--- Vorliegender Text ---
|---|
Haslauer: "Lassen uns nicht bevormunden"
Wilfried Haslauer, 57, sitzt im Salzburger Chiemseehof im selben Zimmer, wo sein Vater 12 Jahre regiert hat. Er führt eine Dreierkoalition, mischt sich stärker in der Bundespolitik ein und kann sich Vermögenssteuern vorstellen.
KURIER: Herr Landeshauptmann, Parteichef Spindelegger wollte die Schuldiskussion beenden, da ist sie erst richtig losgegangen. Schwächt ihn das?
Wilfried Haslauer: Wir sind eine offene, pluralistische Partei, bei uns wird diskutiert. Egal, ob das von allen goutiert wird oder nicht.
Sie bleiben bei Ihrem Gesamtschul-Versuch in Salzburg?
Wir wollen im Schuljahr 2014/’15 starten und zwar an einem Standort, wo es keine erreichbare Alternative gibt. Dann soll diese Gesamtschule wissenschaftlich mit einem Gymnasium verglichen werden. Was ist das Beste für die Kinder, was wollen die Eltern und was brauchen die Lehrer, um so ein Projekt umzusetzen? Wir aber diskutieren nur über Ideologie, Ängste und Heilserwartungen, die die Gesamtschule nicht erfüllt.
Verstehen Sie die Ängste vieler ÖVP-Wähler?
Ja, natürlich. Das Gymnasium ist die beliebteste Schulform. Und die Ängste beziehen sich vor allem auf die Frage der Sprachbeherrschung. Und Eltern sagen auch, ich will nicht, dass auf dem Rücken der Kinder Sozialpolitik gemacht wird.
Warum tut sich die ÖVP mit gesellschaftspolitischen Veränderungen so schwer?
Das kann man nicht verallgemeinern, gerade bei der Kinderbetreuung haben wir große Fortschritte gemacht. Bei uns stehen im Vordergrund Individualität und Freiwilligkeit. Das Regierungsprogramm ist eine ordentliche Grundlage, aber große symbolträchtige Probleme konnten leider nicht gelöst werden, etwa Gesamtschule, Studiengebühren oder auch der Bundesrat.
Warum konnte man sich nicht auf eine Länderkammer einigen, wo die Landeshauptleute hineingehen?
Der Bundesrat ist nicht mehr zeitgemäß. Ich habe schon vor Jahren vorgeschlagen, dass er durch die Konferenz der Landeshauptleute ersetzt wird.
|---|
--- Bereitgestellte Daten ---
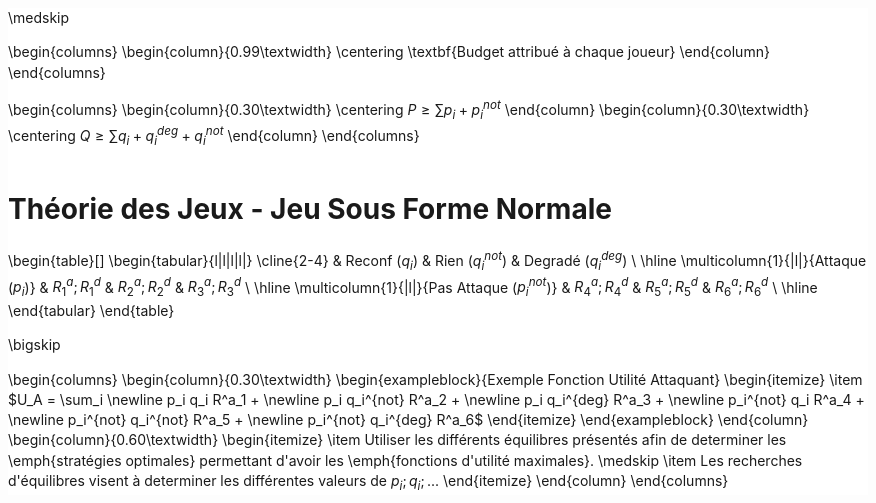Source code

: 
\medskip

\begin{columns}
	\begin{column}{0.99\textwidth}
	\centering
	\textbf{Budget attribué à chaque joueur}
	\end{column}
\end{columns}


\begin{columns}
	\begin{column}{0.30\textwidth}
	\centering
	$P \geq \sum p_i + p_i^{not}$
	\end{column}
\begin{column}{0.30\textwidth}
	\centering
	$Q \geq \sum q_i + q_i^{deg} + q_i^{not}$
	\end{column}
\end{columns}


# Théorie des Jeux - Jeu Sous Forme Normale

\begin{table}[]
\begin{tabular}{l|l|l|l|}
\cline{2-4}
                                                & Reconf ($q_i$)  & Rien ($q_i^{not}$) & Degradé ($q_i^{deg}$) \\ \hline
\multicolumn{1}{|l|}{Attaque ($p_i$)}           & $R^a_1 ; R^d_1$ & $R^a_2 ; R^d_2$    & $R^a_3 ; R^d_3$       \\ \hline
\multicolumn{1}{|l|}{Pas Attaque ($p_i^{not}$)} & $R^a_4 ; R^d_4$ & $R^a_5 ; R^d_5$    & $R^a_6 ; R^d_6$       \\ \hline
\end{tabular}
\end{table}

\bigskip

\begin{columns}
	\begin{column}{0.30\textwidth}
\begin{exampleblock}{Exemple Fonction Utilité Attaquant}
  \begin{itemize}
	\item $U_A = \sum_i \newline p_i q_i  R^a_1 + \newline p_i  q_i^{not} R^a_2 + \newline p_i  q_i^{deg}   R^a_3 + \newline p_i^{not}  q_i   R^a_4 + \newline p_i^{not}  q_i^{not}   R^a_5 + \newline p_i^{not}  q_i^{deg}   R^a_6$
  \end{itemize}
\end{exampleblock}
	\end{column}
\begin{column}{0.60\textwidth}
\begin{itemize}
\item Utiliser les différents équilibres présentés afin de determiner les \emph{stratégies
	optimales} permettant d'avoir les \emph{fonctions d'utilité maximales}.
	\medskip
\item Les recherches d'équilibres visent à determiner les différentes valeurs de $p_i ; q_i ;..$.
\end{itemize}
\end{column}
\end{columns}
|---|
--- Fragen zum Material ---
(a) Beantworte anhand des Interviews mit Wilfried Haslauer die folgenden Fragen:
(i) In welchem Schuljahr soll der Gesamtschul-Versuch in Salzburg beginnen?
(ii) Welche Schulform bezeichnet Haslauer als die beliebteste?
(iii) Wodurch soll der Bundesrat nach seinem Vorschlag ersetzt werden?
(b) Führe das Interview mit Wilfried Haslauer nach seiner letzten Antwort weiter.

--- Antworten der Reihe nach ---
(a)
(i) Im Schuljahr 2014/'15.
(ii) Das Gymnasium.
(iii) Durch die Konferenz der Landeshauptleute.

(b)
Würden Sie sich ein Vetorecht für alle Gesetze wünschen?
Nur eingeschränkt auf Kernthemen, wo die Bundesländer besonders betroffen sind.
Die ÖVP hat versprochen: Keine neuen Steuern, aber jetzt gibt es sie. Und das „ungerechte und unsoziale Steuersystem, wie Frau Fekter sagte, bleibt auch. Warum nicht die Einkommensteuern senken und dafür vermögensbezogene Steuern?
Ich halte nichts vom Klassenkampf. Aber wenn man ein Gesamtkonzept entwickelt, wo Arbeit weniger besteuert wird, d. h. die Leute mehr Geld haben und damit auch die Konjunktur ankurbelt und gleichzeitig stehendes Vermögen stärker besteuert, kann ich mir das vorstellen. Aber das dürfte zu keiner Mehrbelastung führen.
Wie geht die EU-Wahl aus?
Die ÖVP wird als Europa-Partei Nummer 1
Und wenn nicht?
Dann sind wir Nummer zwei (lacht).
Keine Obmann-Diskussion?
Nicht jedes Wahlergebnis und jede Meinungsverschiedenheit führen zu einer Obmann-Diskussion.
Der Westen geht offener an Themen heran, wir fühlen uns in Wien nicht gut vertreten. Das führt zu einem konstant steigenden Unbehagen.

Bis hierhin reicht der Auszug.